Mission 3: Operation "Wesa goin' on a Twi'lek hunt"
Of course, mesa noah dere for sightseeing. Mesa gotta find Aayla Secura. Itsa can be noah so hard - shesa issen blue! How many blue Twi'lek women can theresa possibly by on der Twi'lek homeworld?
"Aayla! Aayl- er... sorry, miss."
"Hey! Yousa! Aayla Sec- sorry, yousa looky like someone mesa knowen."
"Aayl- oh, forgetten itsa..."
Okeyday, mebbe mesa should have looked up hersa Ryloth address in der Order Directory before mesa leaven. Theresa so many caves... hersa clan mussen liven in one of themsa! Mesa will finden a telephone box. A phone book will help.
Aayl'asecuqux, Aayl'asecuquy, Aayl'asecuquz... Okeyday, here wesa are: Aayl'asecura. Lucky theresa a map in thissen phone book. Should be easy to find der cave.
Okeyday, thissen should be der last hill. No, theresa another valley ahead. Down into der valley and up der next hill... and theresa another valley. Down and up again, and down again and up again, and down again and - wait. Back up der way mesa came. Yes, thissen der right cave. Knock on der- theresa noah door. Noah panic, Jar Jar, jussen ring der doorbe- theresa noah doorbell! Okeyday, Jar Jar, now yousa can panic. EARGHARAGHARHARGARAGH! EEEEE!

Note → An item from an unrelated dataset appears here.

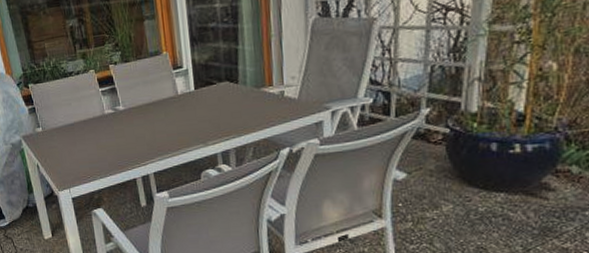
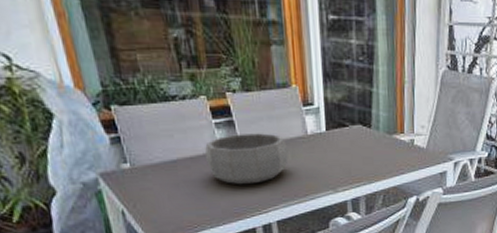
decorative bowl: none [94,96,162,142] -> present [204,133,289,185]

"What's all the noise about? Why is someone screaming outside my- Jar Jar? What are you doing here on Ryloth?"
"EEEAARRREEEARRREEAREAREARIIII! EE-oh... er... hello, Aayla... er... nice day."
"It's evening. It's always evening. It's been five-thirty p.m. on Friday the seventeenth of August for well over ten thousand years. The Twi'lek people have saved a fortune from not having to purchase calenders."
"Oh... of course..."
"Well, come in. Would you like some coffee?"

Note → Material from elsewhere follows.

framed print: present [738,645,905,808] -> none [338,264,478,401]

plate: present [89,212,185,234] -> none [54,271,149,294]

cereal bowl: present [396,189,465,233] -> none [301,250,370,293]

"You've kind of caught me at a bad time, I've finished my research on Darth Hidious, Darth Mrow, Darth Gollum and Darth Smeagol, and Darth Wayne, but I still have some work to do on one of the most devious and evil of them all - Darth Oprah. I have Master Yoda's files on her, but we still need more information."

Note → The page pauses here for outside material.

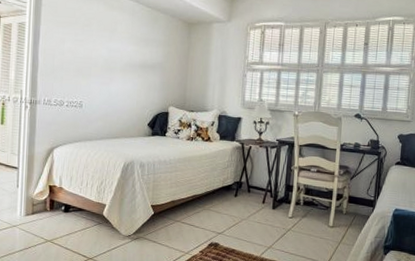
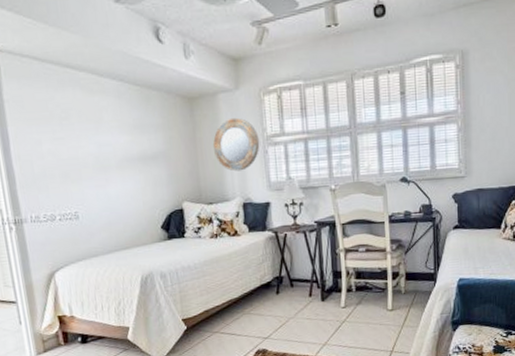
home mirror: none [201,44,241,88] -> present [212,117,260,172]

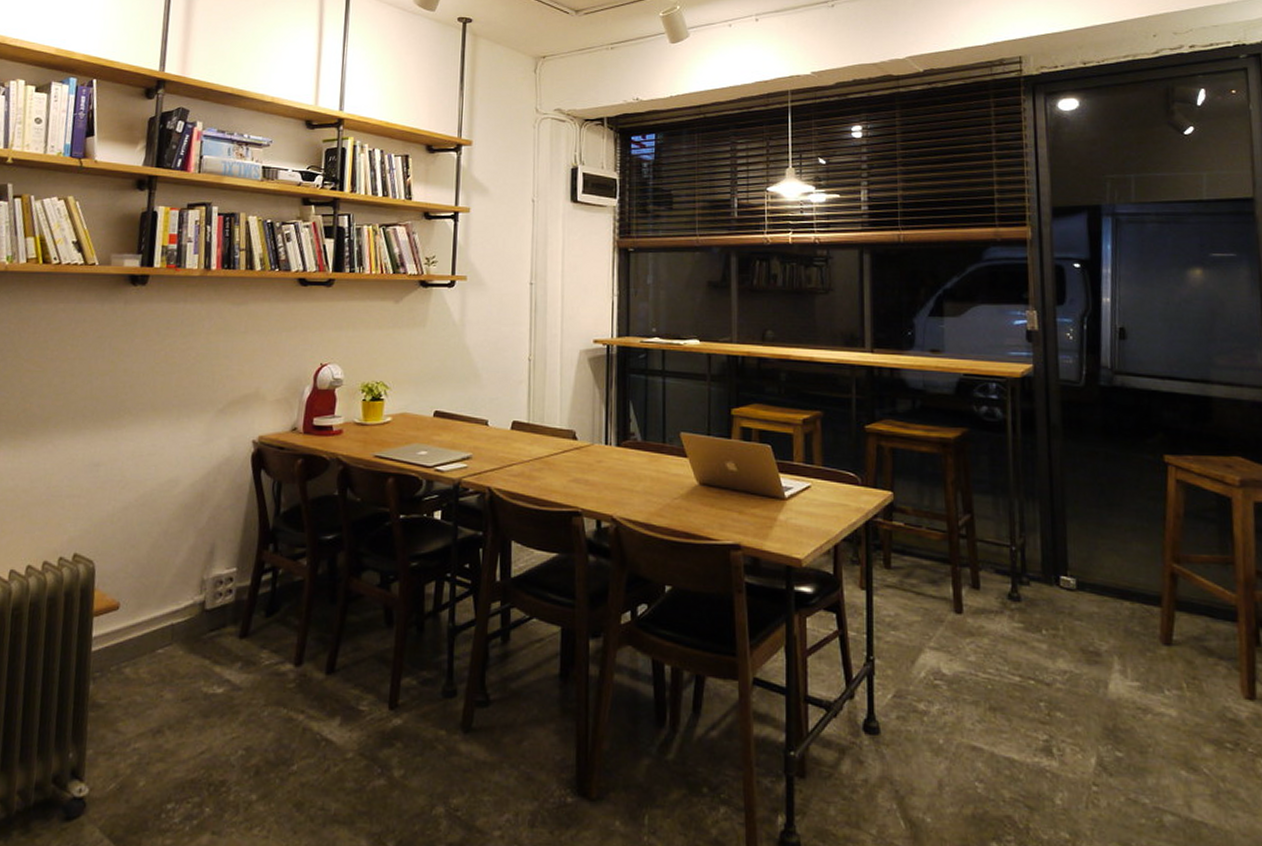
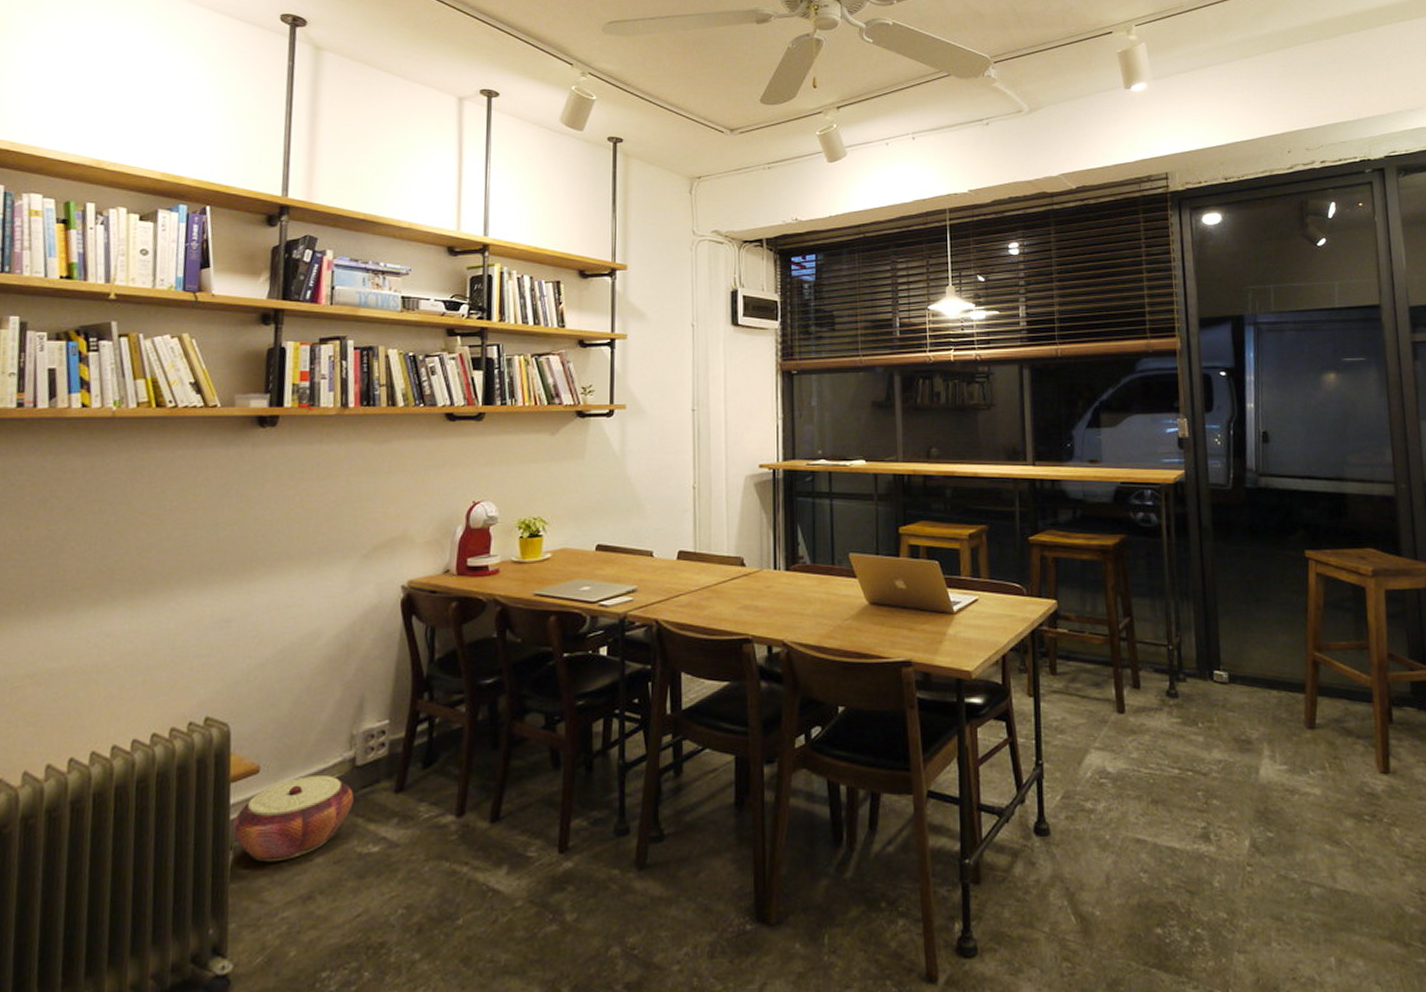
woven basket: none [92,616,202,695] -> present [231,775,354,863]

"Yousa been studyen Darth Oprah for four months!?"
"Has it been that long? Oh no - I haven't bought any new clothes since I've been doing the work for Sith Awareness Week! Everything I have is probably out of fashion by now!"
"But... Sith Awareness Week issen over."
"Yeah, but it was kinda a big flop. If I prepare well for next year, though, and get some better publicity for it, it'll work out just great."
"Okeyday... well, mesa here on a mission."
"What kind of mission?"
"To find yousa! Der Chancellor sent mesa to - uh... find out what yousa know about der Sith."
"The Chancellor? I should have seen this coming. I need more coffee."
"Why? Whatsa issen wrong with der Chancellor?"
"*Sigh* You are so clueless, Jar Jar. Did he feed you some story about Sith connections in Darkside Foods that he "honestly didn't know about"? Because he told me the same thing. And I believed him. But during my research, I keep finding little unexplainable discrepancies, like someone is covering up the mistakes of all the Sith. Take Darth Hidious's operation on Hoth, for example. After Mace Windu killed his psychotic clone, he went straight back to Coruscant. He was overdue for his scalp care appointment; he didn't realise that there might be Sith secrets hidden inside Hidious's computers. I sent a probe droid to Hoth, but when it got there, someone had taken all the fridge magnets off of Darth Hidious's freezer and stuck them on the computers. The data was irretrievably corrupted."
"So? Mebbe Darth Hidious put themsa dere so noahone would find hissen secret plans?"
"No. One of the fridge magnets wasn't Sith-issue. It was a picture of a bright yellow speedo. Only one person in the galaxy would ever have a yellow speedo-shaped fridge magnet."
"Yousa meanen... der Supreme Chancellor issen helpen der Sith?"
"Worse. I think that Supreme Chancellor Palpatine is a Sith."